Print exactly those lines that run from the beginning of the data to the line bearing "DECISION-MAKING LATITUDE. Two", inclusive.

RECORDS FOR THE TASK:

>>>

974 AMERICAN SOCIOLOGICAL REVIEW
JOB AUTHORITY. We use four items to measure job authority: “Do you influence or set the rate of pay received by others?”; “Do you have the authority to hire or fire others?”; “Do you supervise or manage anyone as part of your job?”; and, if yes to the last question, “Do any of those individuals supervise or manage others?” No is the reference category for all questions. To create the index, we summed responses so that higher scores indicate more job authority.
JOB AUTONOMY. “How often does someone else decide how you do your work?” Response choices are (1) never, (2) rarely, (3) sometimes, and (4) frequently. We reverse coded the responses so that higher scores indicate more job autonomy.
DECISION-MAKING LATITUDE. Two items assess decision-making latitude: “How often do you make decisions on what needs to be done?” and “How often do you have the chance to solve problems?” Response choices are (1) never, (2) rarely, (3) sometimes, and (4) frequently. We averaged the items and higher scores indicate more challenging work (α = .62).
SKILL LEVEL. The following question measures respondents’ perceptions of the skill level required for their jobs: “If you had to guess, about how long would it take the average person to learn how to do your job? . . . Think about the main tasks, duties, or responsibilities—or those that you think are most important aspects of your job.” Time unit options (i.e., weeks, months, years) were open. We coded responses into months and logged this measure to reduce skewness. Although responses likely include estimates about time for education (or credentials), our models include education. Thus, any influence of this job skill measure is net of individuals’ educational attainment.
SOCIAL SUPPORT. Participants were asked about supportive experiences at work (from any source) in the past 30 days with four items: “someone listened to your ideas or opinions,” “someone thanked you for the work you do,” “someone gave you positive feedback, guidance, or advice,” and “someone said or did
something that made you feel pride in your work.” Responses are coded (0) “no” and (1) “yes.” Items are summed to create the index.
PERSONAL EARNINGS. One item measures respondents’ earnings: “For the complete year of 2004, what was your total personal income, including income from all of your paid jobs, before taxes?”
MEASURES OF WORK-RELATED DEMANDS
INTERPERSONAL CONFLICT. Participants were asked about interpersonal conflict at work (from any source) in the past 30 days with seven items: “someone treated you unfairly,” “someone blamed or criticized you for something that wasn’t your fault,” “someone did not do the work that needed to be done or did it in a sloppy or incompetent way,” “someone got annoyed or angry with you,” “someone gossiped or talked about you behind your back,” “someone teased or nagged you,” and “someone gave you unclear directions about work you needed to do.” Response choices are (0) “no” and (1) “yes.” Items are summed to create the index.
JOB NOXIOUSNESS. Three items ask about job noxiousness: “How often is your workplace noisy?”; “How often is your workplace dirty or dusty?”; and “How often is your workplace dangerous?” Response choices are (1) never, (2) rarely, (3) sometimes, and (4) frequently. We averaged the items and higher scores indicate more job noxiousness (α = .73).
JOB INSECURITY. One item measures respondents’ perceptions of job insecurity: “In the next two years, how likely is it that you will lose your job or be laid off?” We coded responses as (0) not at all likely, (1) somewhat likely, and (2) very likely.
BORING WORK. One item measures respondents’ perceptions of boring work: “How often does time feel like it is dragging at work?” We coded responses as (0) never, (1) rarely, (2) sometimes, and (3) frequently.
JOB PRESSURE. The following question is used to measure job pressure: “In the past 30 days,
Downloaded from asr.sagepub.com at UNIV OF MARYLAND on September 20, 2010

<<<

EXERCISE SOLUTION:
974 AMERICAN SOCIOLOGICAL REVIEW
JOB AUTHORITY. We use four items to measure job authority: “Do you influence or set the rate of pay received by others?”; “Do you have the authority to hire or fire others?”; “Do you supervise or manage anyone as part of your job?”; and, if yes to the last question, “Do any of those individuals supervise or manage others?” No is the reference category for all questions. To create the index, we summed responses so that higher scores indicate more job authority.
JOB AUTONOMY. “How often does someone else decide how you do your work?” Response choices are (1) never, (2) rarely, (3) sometimes, and (4) frequently. We reverse coded the responses so that higher scores indicate more job autonomy.
DECISION-MAKING LATITUDE. Two items assess decision-making latitude: “How often do you make decisions on what needs to be done?” and “How often do you have the chance to solve problems?” Response choices are (1) never, (2) rarely, (3) sometimes, and (4) frequently. We averaged the items and higher scores indicate more challenging work (α = .62).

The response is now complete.